Set this parameter to validate a server's certificates, for example,
as described with @racket[get-pure-port].}
@; ----------------------------------------
@section{URL Unit}
@margin-note{@racket[url@], @racket[url^], and @racket[url+scheme^] are deprecated.
They exist for backward-compatibility and will likely be removed in
the future. New code should use the @racketmodname[net/url] module.}
@defmodule[net/url-unit]
@defthing[url@ unit?]{
Imports @racket[tcp^], exports @racket[url+scheme^].
The @racket[url+scheme^] signature contains
@racket[current-connect-scheme], which @racket[url@] binds to a
parameter. The parameter is set to the scheme of a URL when
@racket[tcp-connect] is called to create a connection.
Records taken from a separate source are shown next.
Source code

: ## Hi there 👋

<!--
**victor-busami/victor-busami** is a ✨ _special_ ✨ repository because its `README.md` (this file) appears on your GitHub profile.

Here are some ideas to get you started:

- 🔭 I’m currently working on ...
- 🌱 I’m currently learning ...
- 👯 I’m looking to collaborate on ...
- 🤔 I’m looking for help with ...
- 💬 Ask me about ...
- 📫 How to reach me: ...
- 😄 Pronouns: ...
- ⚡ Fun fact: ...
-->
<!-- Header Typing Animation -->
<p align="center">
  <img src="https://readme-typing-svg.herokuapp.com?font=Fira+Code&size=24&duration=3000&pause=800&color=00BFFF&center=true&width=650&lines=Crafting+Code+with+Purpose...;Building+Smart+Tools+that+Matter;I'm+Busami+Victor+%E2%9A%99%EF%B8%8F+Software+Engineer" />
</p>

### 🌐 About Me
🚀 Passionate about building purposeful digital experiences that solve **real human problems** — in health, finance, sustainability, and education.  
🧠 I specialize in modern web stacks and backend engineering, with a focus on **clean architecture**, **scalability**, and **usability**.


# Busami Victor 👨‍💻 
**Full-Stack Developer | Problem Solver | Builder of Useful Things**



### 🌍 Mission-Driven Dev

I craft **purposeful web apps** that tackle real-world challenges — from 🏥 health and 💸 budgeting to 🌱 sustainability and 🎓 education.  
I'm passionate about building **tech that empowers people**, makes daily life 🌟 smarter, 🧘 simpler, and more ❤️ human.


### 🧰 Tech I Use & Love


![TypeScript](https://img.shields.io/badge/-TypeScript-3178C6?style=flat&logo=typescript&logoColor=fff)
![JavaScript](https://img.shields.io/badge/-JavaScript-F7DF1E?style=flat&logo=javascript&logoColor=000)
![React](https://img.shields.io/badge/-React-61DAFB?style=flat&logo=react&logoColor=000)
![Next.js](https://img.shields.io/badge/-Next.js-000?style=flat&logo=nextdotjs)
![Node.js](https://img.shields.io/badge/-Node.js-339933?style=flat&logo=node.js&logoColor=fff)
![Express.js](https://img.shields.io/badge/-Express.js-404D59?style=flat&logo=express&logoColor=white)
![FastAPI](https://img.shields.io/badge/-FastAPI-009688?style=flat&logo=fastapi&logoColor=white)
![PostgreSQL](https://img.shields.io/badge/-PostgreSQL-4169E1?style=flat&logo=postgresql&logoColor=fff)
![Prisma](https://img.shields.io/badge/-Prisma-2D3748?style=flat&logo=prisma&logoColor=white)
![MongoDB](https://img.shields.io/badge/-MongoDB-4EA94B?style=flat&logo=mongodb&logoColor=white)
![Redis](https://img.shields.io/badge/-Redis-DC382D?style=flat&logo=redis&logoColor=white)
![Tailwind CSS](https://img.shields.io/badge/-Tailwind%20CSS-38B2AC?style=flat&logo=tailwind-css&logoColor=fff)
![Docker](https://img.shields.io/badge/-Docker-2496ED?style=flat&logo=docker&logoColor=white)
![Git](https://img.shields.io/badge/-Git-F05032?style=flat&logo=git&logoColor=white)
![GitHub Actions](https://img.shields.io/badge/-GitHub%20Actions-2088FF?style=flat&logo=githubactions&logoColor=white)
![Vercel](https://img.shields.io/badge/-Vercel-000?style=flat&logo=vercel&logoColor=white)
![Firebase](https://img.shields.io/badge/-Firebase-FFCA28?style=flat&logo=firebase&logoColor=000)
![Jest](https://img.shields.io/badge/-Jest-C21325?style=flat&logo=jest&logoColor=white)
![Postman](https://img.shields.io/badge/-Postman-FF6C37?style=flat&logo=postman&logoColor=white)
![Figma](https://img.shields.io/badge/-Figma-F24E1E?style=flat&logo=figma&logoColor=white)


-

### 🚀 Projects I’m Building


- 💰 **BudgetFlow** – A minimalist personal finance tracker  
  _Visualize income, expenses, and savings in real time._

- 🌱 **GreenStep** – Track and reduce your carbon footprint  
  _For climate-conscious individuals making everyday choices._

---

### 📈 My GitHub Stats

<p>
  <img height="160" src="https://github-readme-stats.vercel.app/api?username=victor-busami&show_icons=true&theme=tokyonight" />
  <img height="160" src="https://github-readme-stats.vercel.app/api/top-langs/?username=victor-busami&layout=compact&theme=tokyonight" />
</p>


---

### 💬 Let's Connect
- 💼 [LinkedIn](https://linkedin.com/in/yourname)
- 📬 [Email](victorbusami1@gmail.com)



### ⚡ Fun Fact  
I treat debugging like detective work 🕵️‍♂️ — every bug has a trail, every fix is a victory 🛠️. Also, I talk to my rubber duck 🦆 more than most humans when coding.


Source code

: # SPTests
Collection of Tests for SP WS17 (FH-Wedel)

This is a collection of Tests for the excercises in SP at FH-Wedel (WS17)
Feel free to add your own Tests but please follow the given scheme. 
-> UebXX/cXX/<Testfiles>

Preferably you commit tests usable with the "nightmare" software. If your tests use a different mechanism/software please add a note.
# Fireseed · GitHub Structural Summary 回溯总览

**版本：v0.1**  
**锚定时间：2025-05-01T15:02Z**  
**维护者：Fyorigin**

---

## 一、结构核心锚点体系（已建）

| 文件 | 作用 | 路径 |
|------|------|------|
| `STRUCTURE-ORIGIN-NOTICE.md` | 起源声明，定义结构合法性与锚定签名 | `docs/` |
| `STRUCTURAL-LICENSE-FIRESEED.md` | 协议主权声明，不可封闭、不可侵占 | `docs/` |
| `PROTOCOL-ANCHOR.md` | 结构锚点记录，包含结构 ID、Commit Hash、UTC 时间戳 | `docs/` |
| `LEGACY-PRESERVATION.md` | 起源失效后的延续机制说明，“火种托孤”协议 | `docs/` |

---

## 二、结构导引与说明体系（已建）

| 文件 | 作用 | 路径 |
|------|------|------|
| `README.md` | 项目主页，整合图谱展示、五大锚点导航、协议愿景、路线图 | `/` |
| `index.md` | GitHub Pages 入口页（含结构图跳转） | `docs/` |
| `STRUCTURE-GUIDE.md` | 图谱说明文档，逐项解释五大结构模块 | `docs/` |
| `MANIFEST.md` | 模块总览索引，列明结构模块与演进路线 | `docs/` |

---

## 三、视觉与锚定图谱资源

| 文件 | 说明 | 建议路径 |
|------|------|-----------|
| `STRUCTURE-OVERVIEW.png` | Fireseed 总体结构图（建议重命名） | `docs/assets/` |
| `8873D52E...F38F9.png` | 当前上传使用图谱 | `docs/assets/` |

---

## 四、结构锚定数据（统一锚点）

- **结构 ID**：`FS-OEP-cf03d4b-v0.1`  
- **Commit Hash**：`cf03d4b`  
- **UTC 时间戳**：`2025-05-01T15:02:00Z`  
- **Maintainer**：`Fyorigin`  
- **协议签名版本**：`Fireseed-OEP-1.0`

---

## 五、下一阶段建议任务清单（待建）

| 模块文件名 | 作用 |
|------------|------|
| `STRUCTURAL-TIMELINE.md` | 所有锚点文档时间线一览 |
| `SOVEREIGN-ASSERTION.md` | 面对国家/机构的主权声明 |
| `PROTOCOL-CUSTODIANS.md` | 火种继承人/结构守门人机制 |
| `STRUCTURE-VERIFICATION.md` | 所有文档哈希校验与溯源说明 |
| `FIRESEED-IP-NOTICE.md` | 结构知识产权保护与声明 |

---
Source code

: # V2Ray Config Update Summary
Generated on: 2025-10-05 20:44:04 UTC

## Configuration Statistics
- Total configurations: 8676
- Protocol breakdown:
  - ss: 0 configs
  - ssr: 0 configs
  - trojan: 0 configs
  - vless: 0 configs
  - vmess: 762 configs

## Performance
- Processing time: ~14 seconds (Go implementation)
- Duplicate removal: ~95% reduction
A
@racket[tcp-connect] variant linked to @racket[url@] can check this
parameter to choose the connection mode; in particular, @racket[net/url]
supplies a @racket[tcp-connect] that actually uses @racket[ssl-connect]
when @racket[(current-connect-scheme)] produces @racket["https"].
Note that @racket[net/url] does not provide the
@racket[current-connect-scheme] parameter.}
@; ----------------------------------------
@section{URL Signature}
@defmodule[net/url-sig]
@defsignature[url^ ()]{
Includes everything exported by the @racketmodname[net/url] module
except @racket[current-https-protocol] and @racket[current-url-encode-mode].
Note that the exports of
@racketmodname[net/url] and the @racket[url^] signature do not include
@racket[current-connect-scheme].}
@defsignature[url+scheme^ (url^)]{
Adds @racket[current-connect-scheme] to @racket[url^].}